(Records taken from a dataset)
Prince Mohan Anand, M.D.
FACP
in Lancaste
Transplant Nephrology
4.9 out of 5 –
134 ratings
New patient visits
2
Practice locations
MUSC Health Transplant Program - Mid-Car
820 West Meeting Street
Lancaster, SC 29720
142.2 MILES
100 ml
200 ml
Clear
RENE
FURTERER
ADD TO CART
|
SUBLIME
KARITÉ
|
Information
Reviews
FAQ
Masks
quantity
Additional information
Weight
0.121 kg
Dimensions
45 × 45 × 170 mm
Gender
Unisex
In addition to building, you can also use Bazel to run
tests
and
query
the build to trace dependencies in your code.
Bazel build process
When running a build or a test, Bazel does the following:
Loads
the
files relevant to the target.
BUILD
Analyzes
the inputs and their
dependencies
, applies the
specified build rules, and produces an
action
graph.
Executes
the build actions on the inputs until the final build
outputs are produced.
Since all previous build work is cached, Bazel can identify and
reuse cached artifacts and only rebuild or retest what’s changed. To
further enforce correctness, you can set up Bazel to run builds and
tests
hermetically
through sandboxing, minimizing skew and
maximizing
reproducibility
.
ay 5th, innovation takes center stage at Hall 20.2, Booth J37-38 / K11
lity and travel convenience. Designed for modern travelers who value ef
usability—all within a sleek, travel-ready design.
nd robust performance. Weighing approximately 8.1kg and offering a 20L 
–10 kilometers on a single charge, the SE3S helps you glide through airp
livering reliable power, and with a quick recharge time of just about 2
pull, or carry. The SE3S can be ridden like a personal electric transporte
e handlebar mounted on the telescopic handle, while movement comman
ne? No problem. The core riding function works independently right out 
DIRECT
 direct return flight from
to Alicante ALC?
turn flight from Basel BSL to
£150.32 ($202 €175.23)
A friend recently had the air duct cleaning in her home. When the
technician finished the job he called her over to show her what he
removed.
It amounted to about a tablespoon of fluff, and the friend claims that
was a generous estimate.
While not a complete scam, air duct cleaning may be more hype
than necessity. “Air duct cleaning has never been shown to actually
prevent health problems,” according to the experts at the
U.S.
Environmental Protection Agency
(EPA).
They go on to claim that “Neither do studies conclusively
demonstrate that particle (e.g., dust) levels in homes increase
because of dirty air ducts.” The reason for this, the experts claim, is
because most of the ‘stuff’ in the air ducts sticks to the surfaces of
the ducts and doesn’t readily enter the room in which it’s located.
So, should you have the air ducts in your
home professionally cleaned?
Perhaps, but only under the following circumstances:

▶ **What you should do**: Report every line in the records above that contains the word "about", copying each such line in full.

▶ **Answer to the problem**:
livering reliable power, and with a quick recharge time of just about 2
It amounted to about a tablespoon of fluff, and the friend claims that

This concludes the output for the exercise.